George W. Bush waged the Second Gulf War.
And President Obama has caused more carnage in Iraq by retreating than other presidents caused by invading.
Is the problem us? Or is the problem Iraq?
Maybe we’re addicted to war in Iraq the way kids today are addicted to what war has become more and more like, a video game. (In Obama’s case “Angry Birds” rather than “Call of Duty.”)
Do we need a 12-Step program?
Step No. 3, “Make a decision to turn our will and our lives over to the care of God as we understand Him,” is the problem over there, not the solution.
Are we bullies? Is Iraqi the designated freshman with Scotch tape on his eyeglasses, a pocket protector, and mismatched socks, who gets locked in a locker?
Again, no. Iraqis aren’t freshmen. In 2250 B.C. Sumerians and Akkadians were going at it in what’s now Iraq.
And if you really get to know the kid with the mismatched socks—and one gets to know oneself quite well during hours spent locked in a locker— you’ll discover he’s a mean little prick who’s been asking for it.
Does oil explain it all? Iraq produces only four percent of the world’s oil. That’s less than our old enemy, Russia, and our easily conquerable northern neighbor, Canada.
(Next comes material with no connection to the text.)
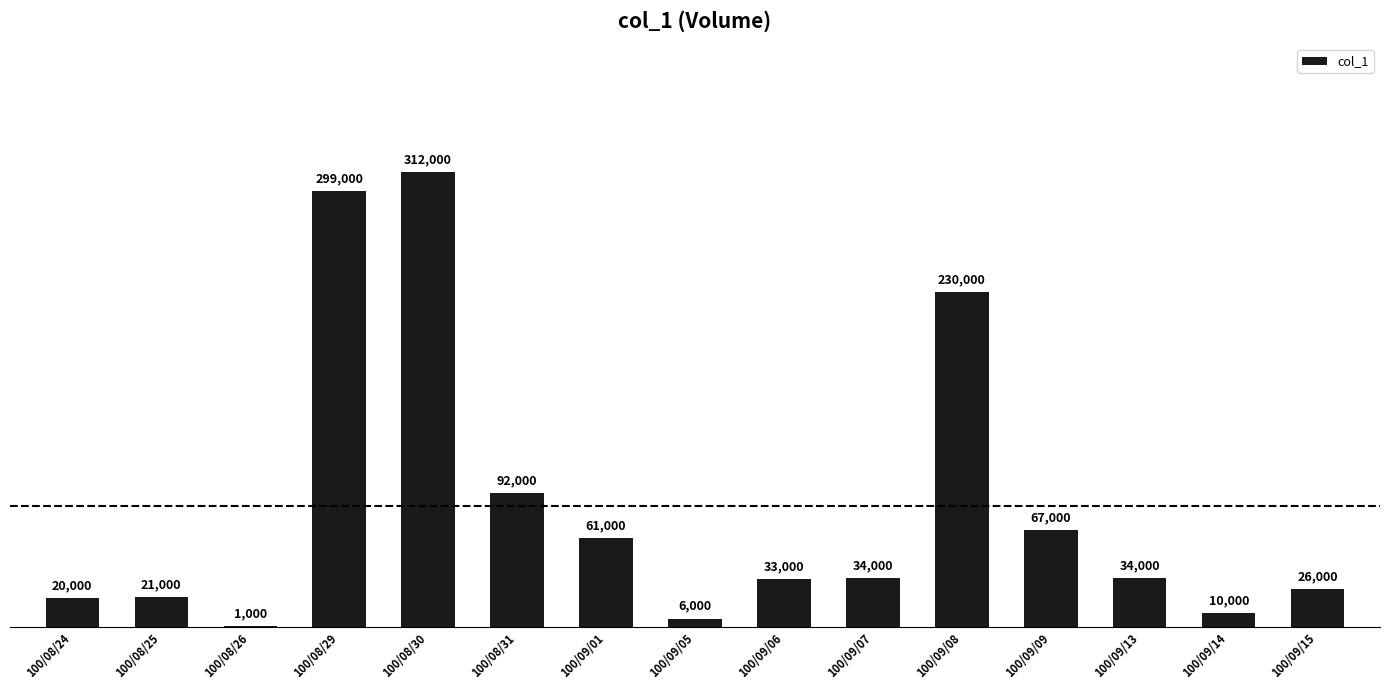

What value does the data have at 100/09/07?

34000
The problem is not us. The problem is them. And what is their problem?
For sure. But in 2010 and 2011 Belgium was so politically divided that it took the country 541 days to form a government. And the Belgians didn’t even throw chocolates or spit Stella Artois at each other.
I’ve been to Irish weddings. I’ve been to Arab weddings. Guess where you’re more likely to need a Taser.
Isn’t Islam a violent religion?
Read Psalm 137, the one that was turned into the catchy reggae song “Rivers of Babylon.” Read it to the end. “O daughter of Babylon… Happy shall he be, that taketh and dasheth thy little ones against the stones.”
Then check history from Sumerians and Akkadians to Ukrainians and Putin. What’s going on in Iraq is normal, quotidian human behavior and has been since the start of time.
There are only a few parts of the earth where these things don’t happen all the time—England, Western Europe, Canada, U.S., Australia, New Zealand, and Japan.
My personal theory is that we have lawns and other large expanse of greensward (or, in the case of Japan, neatly raked Zen gardens), the care and maintenance of which keep us too busy for fanaticism on our Sabbath or murder on our time off. Eastern Europe has weedy lots. Latin America has walled compounds. The Indian subcontinent may have lawns but so many beggars are sleeping on them that it’s hard to tell. The Chinese will pave anything.
And the Middle East is Calamity’s Country Club, Satan’s Sand Trap, a golf course with no greens or fairways and rough that couldn’t get rougher if the Middle East collided with Mars. The slope rating is infinity. The 18 holes are tunnels into Israel from Gaza.
Maybe we should give them lawns instead of air support.
“Father, I am going to Paradise by slaughtering infidels with a suicide bomb on my body.”
“Not until you finish mowing the lawn.”
The Middle East turns out to be a country club that’s easy to get into but hard to get out of.
Resign and we could have Iran coming in and saving Iraq’s Halal turkey bacon. Put 77 million Iranians who hate us together with 36 million Iraqis who hate us and that’s a lot of people who hate us, all trying to make an atomic bomb.
Or we could have the Islamic State in Syria and Iraq actually becoming “The Islamic State in Syria and Iraq” and joining the UN with Abu Bakar al-Baghdadi getting a photo op in the Rose Garden.
Of course there’s a third option, which, given President Obama’s fondness for agonizing over decisions, is the most likely. We could have both.
I’d write a blistering editorial about it, but I have to bug my son to finish mowing the lawn.